**PASSAGE**
## Start

Exotica music welcomes spring on Walla Walla stages


The month of birds returning from migrations brings to mind Walla Walla’s linkage with far-flung regions of the world. Musically, we get a month of exotica, of musical tourism.

The big splash: the Walla Walla Symphony brings the Eugene Ballet for live performance of some of the world’s best-loved exotic pieces, Rimsky-Korsakov’s “Scheherazade” and Ravel’s “Bolero.”

If you are unfamiliar with these works, prepare to be knocked flat at Cordiner Hall on March 29. If you already know them, you also know that they reward a lifetime of hearings.

First, “Scheherazade”. The piece is based on the famous frame tale of the Arabian Nights, in which a cynical and suspicious sultan, mistrustful of all women, has his wives killed after one night in bed. The clever Scheherazade, aware of this game, begins her marriage by starting a story while in bed. She leaves the story unfinished; it turns out to be a nesting of tale after tale after tale, which keeps the sultan’s attention for a full thousand-and-one nights. Thus forestalled, the sultan relents, and the girl lives. (Ironically: she’s the one who really pulled the wool over his eyes.)

Thus we visit the Near East. “Scheherazade” was composed in 1888 by Nicolai Rimsky-Korsakov, a professional army officer and self-taught composer. He had joined forces with four other composers to create a self-consciously Russian national idiom. They felt that Russian music was overly influenced by Western European models, styles, and ideas.

Oddly enough, these composers, while idealizing the Russian people, did so by creating tonal paintings of other places: Turkestan, Spain, Arabia and Persia. Exoticism was an intentionally adopted stance, a curious mirror-image nationalism.

Rimsky-Korsakov’s contribution was his astonishing gift for melody. His music is structurally unsophisticated but surpassing in melodic riches. Listen for the character of the simple but powerful sultan in the opening passages, and for the lovely Scheherazade in the exquisite filigree solos for violin.

As for “Bolero,” Maurice Ravel was already at the top of his game when he composed this famous piece, first performed in 1928. Many readers are already familiar with this work as it has made the rounds of popular culture, serving as soundtrack music in movies, television and figure skating.

It is a truly astonishing work because almost nothing happens, and yet it mesmerizes with its skillful manipulation of deliberately limited resources. There is no musical development except a constant increase in volume. The rhythm is dominated by a percussive beat that repeats changelessly for 17 minutes. Two alternating melodies float above, also repeated – the only changes being in the orchestration – until near the end when Ravel makes two key changes. Even Ravel said that the piece consists “wholly of orchestral tissue without music.”

## End

**WRITTEN REQUEST 1**
Reproduce the concert article word for word, everything from "Oddly enough, these" down to "curious mirror-image nationalism.".
**WRITTEN REQUEST 2**
Turn the paragraph of the concert article that opens with "Thus we visit the Near East" into a short bulleted list of its main facts.

**MATERIAL**
## Start

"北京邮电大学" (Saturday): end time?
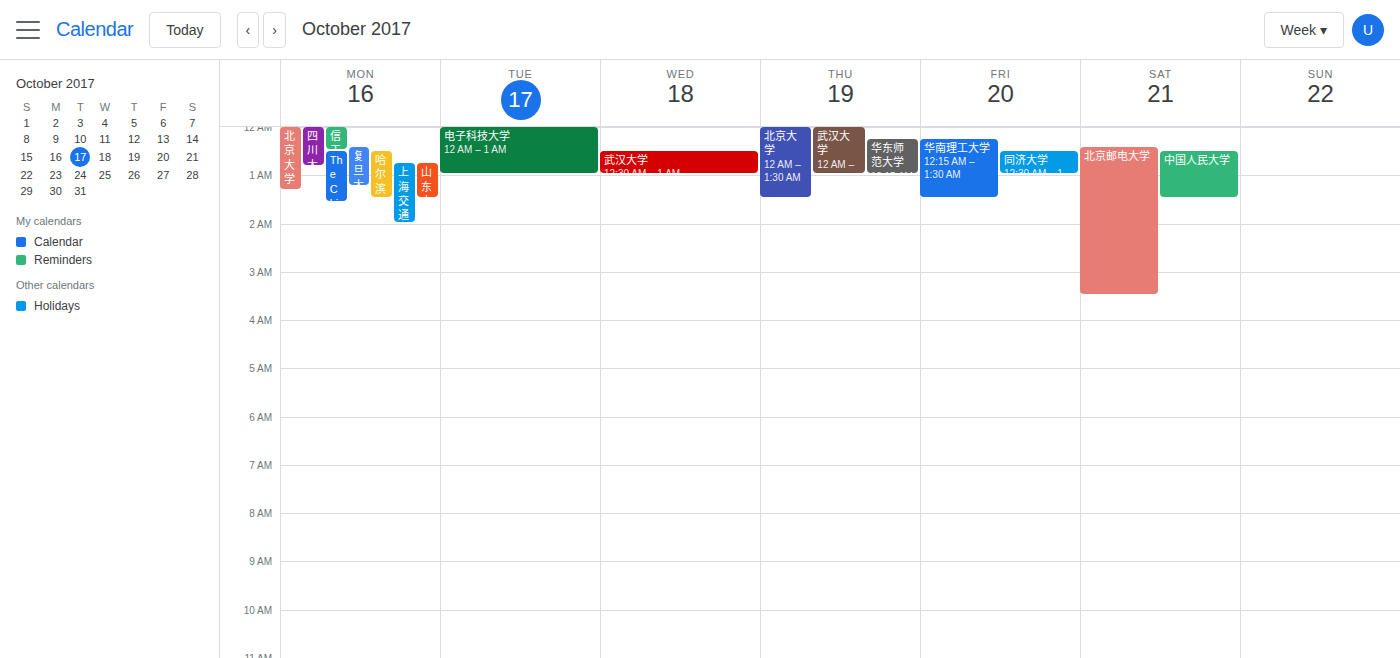
3:30 AM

## End

**COMPLETE RESPONSE 1**
Oddly enough, these composers, while idealizing the Russian people, did so by creating tonal paintings of other places: Turkestan, Spain, Arabia and Persia. Exoticism was an intentionally adopted stance, a curious mirror-image nationalism.

**COMPLETE RESPONSE 2**
- Nicolai Rimsky-Korsakov composed "Scheherazade" in 1888.
- He was a professional army officer and a self-taught composer.
- He and four other composers worked together to create a self-consciously Russian national idiom.
- They believed Western European models, styles, and ideas had too much influence on Russian music.